第39章 ホテルの鬼
杏「そういう事ならすぐに会社から連絡が来るだろう。」
利「それが『そちらのホテルに泊まる予定ではなかった筈だ』『名前が違うがどういう事だ』と皆様仰られまして…そのせいもあると思いますがとにかく発見に時間が掛かる事が多いのです。警察の方ももちろんこちらにいらっしゃいましたが、余りにも何も見つからない上 先週大きな事件が起こった等と仰って…今日はいらっしゃってすらいません…。」
杏「なるほど!!それは好都合だ!!!」
杏寿郎は案内された部屋の空気をビリビリと震わせた。
その言葉に利信は不安そうな顔になる。
杏寿郎はそれに気が付くとソファに座りながら腕を組み 太陽の様な笑顔を浮かべた。
杏「おかしな事はしないと約束する!!ただ、警察とは少し相性が悪いというだけだ!鬼についてだが、恐らく日が沈んでいる間にこのホテルに誘い込んでから襲っているのだろう!如何いった理由かは解らないが鬼の思考など理解したくはないしな!とにかく貴方は安心して俺達に任せてくれ!!」
「がんばります!!」
桜がそう笑みを作りながら拳を握ると まさか桜も参加すると思っていなかった利信は酷く心配そうな目をした。

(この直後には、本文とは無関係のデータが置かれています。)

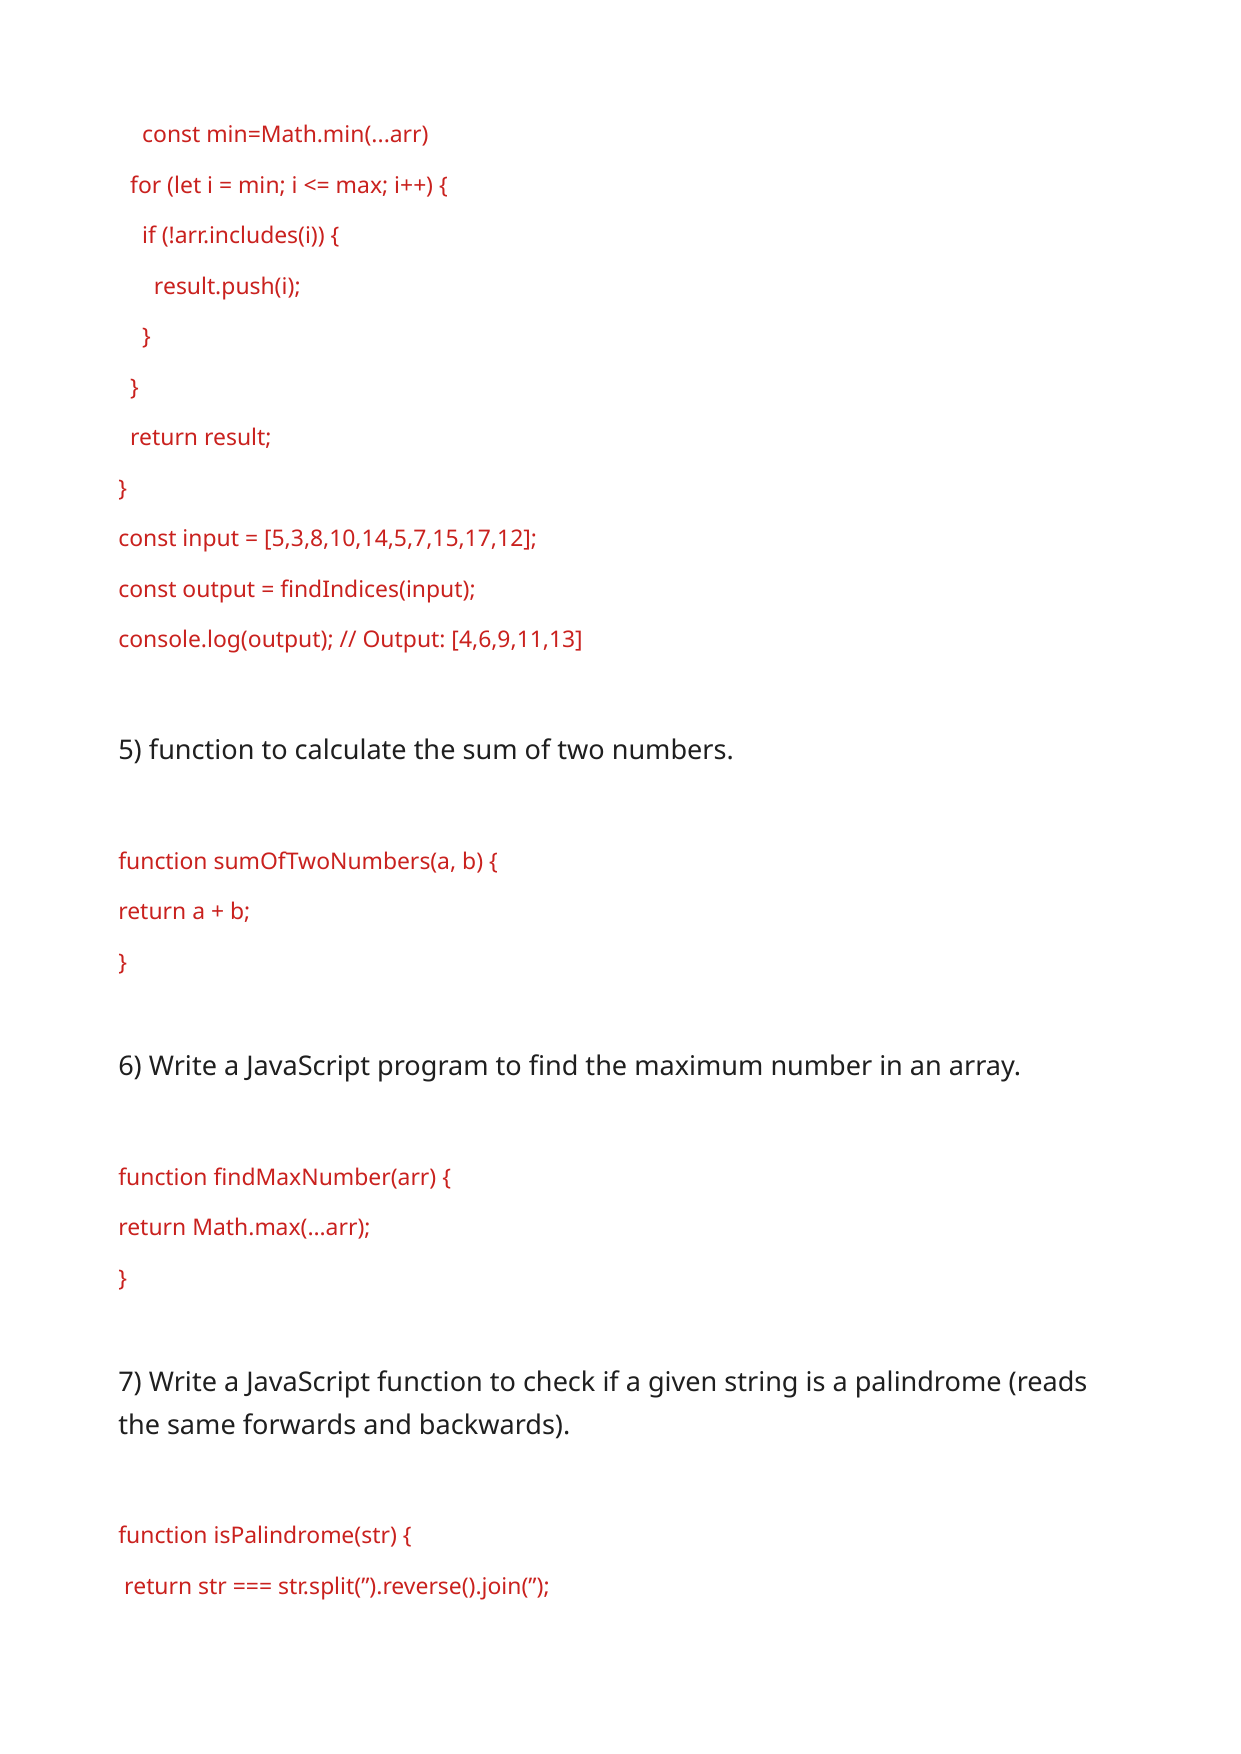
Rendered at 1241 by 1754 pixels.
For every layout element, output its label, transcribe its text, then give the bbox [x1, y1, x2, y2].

text const input = [5,3,8,10,14,5,7,15,17,12]; [118, 522, 1122, 553]
text return str === str.split(”).reverse().join(”); [118, 1570, 1122, 1601]
text } [118, 1262, 1122, 1293]
text } [118, 371, 1122, 402]
text } [118, 320, 1122, 351]
text result.push(i); [118, 270, 1122, 301]
text return Math.max(…arr); [118, 1211, 1122, 1243]
text function sumOfTwoNumbers(a, b) { [118, 845, 1122, 876]
text if (!arr.includes(i)) { [118, 219, 1122, 250]
text const min=Math.min(...arr) [118, 118, 1122, 149]
text 5) function to calculate the sum of two numbers. [118, 731, 1122, 768]
text return a + b; [118, 895, 1122, 927]
text function findMaxNumber(arr) { [118, 1161, 1122, 1192]
text } [118, 472, 1122, 503]
text function isPalindrome(str) { [118, 1519, 1122, 1551]
text } [118, 946, 1122, 977]
text return result; [118, 421, 1122, 452]
text 7) Write a JavaScript function to check if a given string is a palindrome (reads the same forwards and backwards). [118, 1363, 1122, 1442]
text console.log(output); // Output: [4,6,9,11,13] [118, 623, 1122, 654]
text const output = findIndices(input); [118, 573, 1122, 604]
text 6) Write a JavaScript program to find the maximum number in an array. [118, 1047, 1122, 1084]
text for (let i = min; i <= max; i++) { [118, 169, 1122, 200]
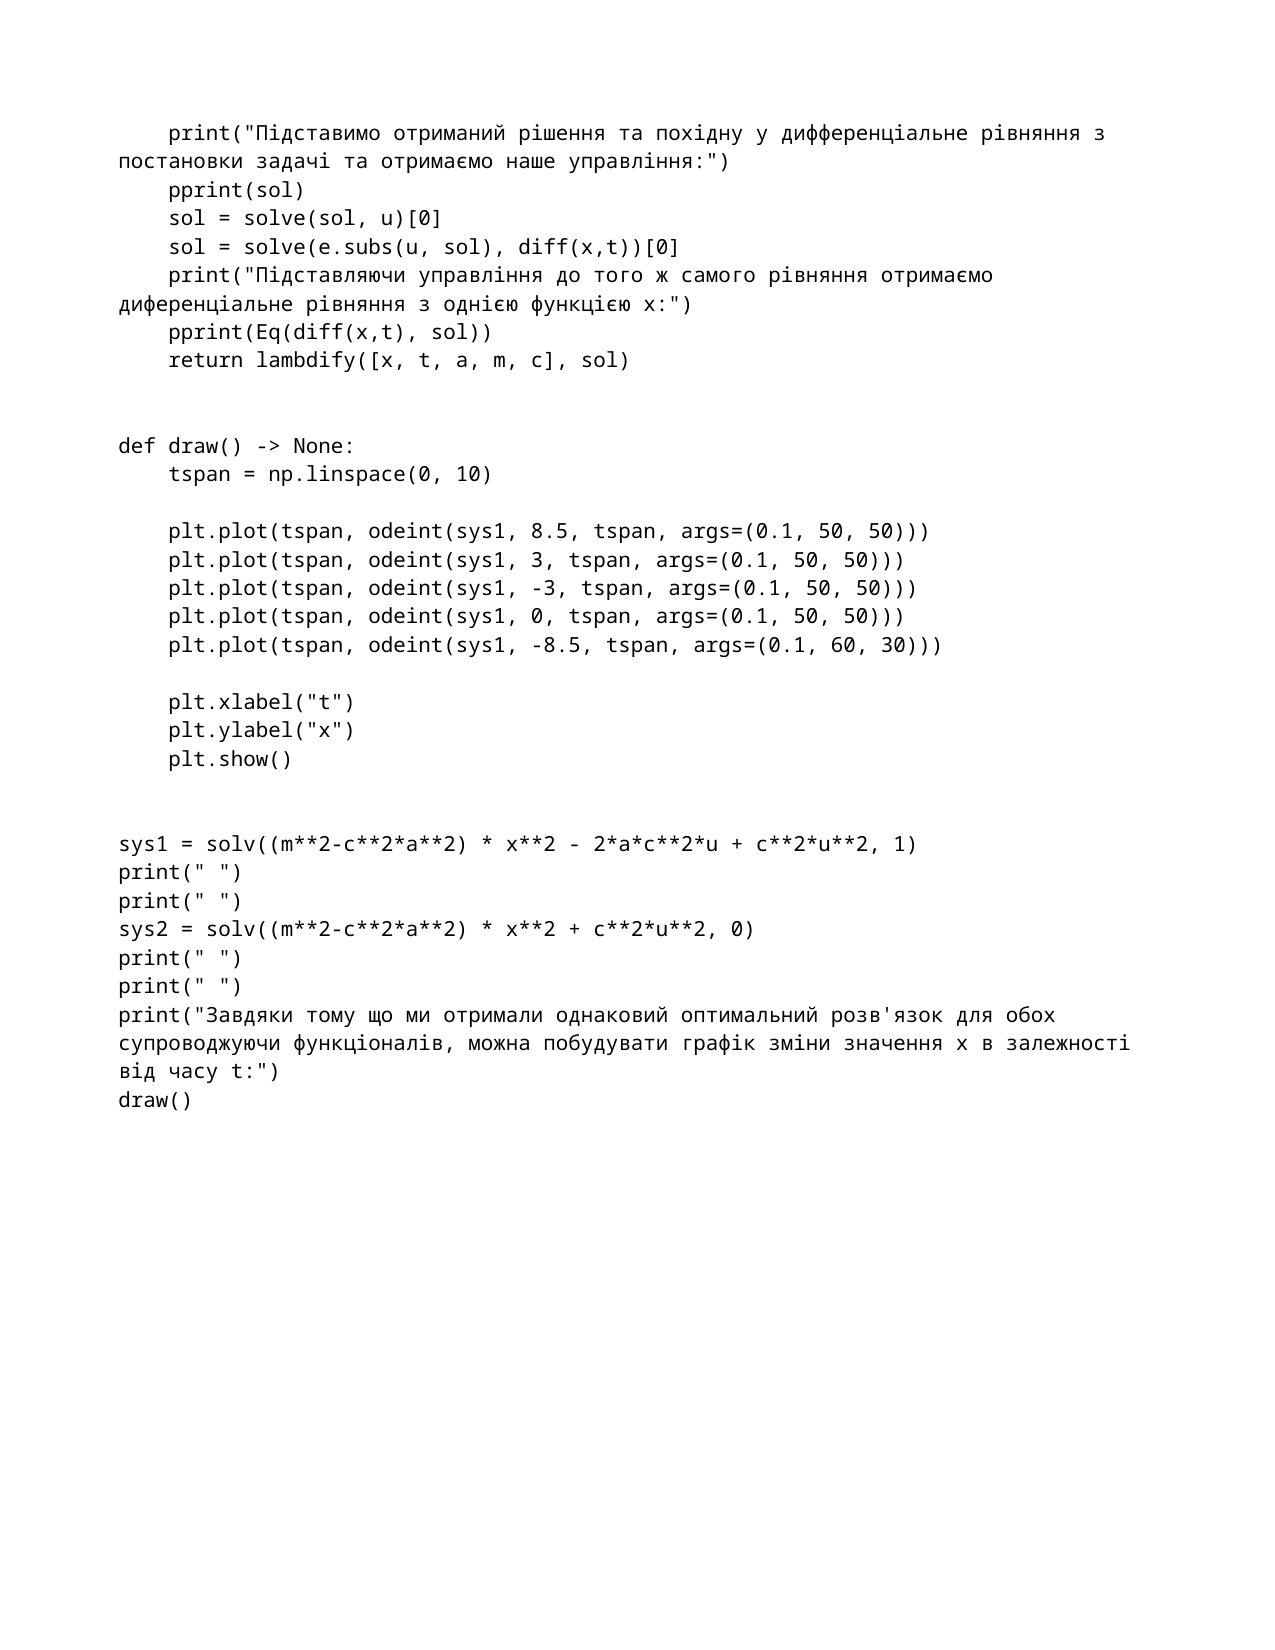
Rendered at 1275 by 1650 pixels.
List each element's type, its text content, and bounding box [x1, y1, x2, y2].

text plt.ylabel("x") [118, 715, 1157, 744]
text sol = solve(e.subs(u, sol), diff(x,t))[0] [118, 232, 1157, 260]
text tspan = np.linspace(0, 10) [118, 459, 1157, 488]
text print(" ") [118, 943, 1157, 971]
text plt.plot(tspan, odeint(sys1, 8.5, tspan, args=(0.1, 50, 50))) [118, 516, 1157, 545]
text sys2 = solv((m**2-c**2*a**2) * x**2 + c**2*u**2, 0) [118, 914, 1157, 943]
text print("Завдяки тому що ми отримали однаковий оптимальний розв'язок для обох супроводжуючи функціоналів, можна побудувати графік зміни значення x в залежності від часу t:") [118, 1000, 1157, 1085]
text print(" ") [118, 971, 1157, 1000]
text draw() [118, 1085, 1157, 1113]
text plt.plot(tspan, odeint(sys1, 0, tspan, args=(0.1, 50, 50))) [118, 602, 1157, 630]
text print("Підставляючи управління до того ж самого рівняння отримаємо диференціальне рівняння з однією функцією x:") [118, 260, 1157, 317]
text sys1 = solv((m**2-c**2*a**2) * x**2 - 2*a*c**2*u + c**2*u**2, 1) [118, 829, 1157, 857]
text plt.plot(tspan, odeint(sys1, 3, tspan, args=(0.1, 50, 50))) [118, 545, 1157, 573]
text pprint(sol) [118, 175, 1157, 203]
text plt.plot(tspan, odeint(sys1, -3, tspan, args=(0.1, 50, 50))) [118, 573, 1157, 602]
text def draw() -> None: [118, 431, 1157, 459]
text plt.plot(tspan, odeint(sys1, -8.5, tspan, args=(0.1, 60, 30))) [118, 630, 1157, 658]
text print(" ") [118, 857, 1157, 886]
text return lambdify([x, t, a, m, c], sol) [118, 346, 1157, 374]
text sol = solve(sol, u)[0] [118, 203, 1157, 232]
text plt.xlabel("t") [118, 687, 1157, 715]
text print(" ") [118, 886, 1157, 914]
text plt.show() [118, 744, 1157, 772]
text print("Підставимо отриманий рішення та похідну у дифференціальне рівняння з постановки задачі та отримаємо наше управління:") [118, 118, 1157, 175]
text pprint(Eq(diff(x,t), sol)) [118, 317, 1157, 346]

利「部下の方は…フロントから近いお部屋を用意しますので…、」
杏「妻だ!!そして彼女は決して弱くない!!!」
「…きょ、杏寿郎さんん………、」
『弱くない』と言われた桜は思わず嬉しさから杏寿郎の腕を掴んで声を震わせた。
その反応を見て杏寿郎が微笑ましそうに桜の頭を撫でると 利信は『理解できない』というような顔をした。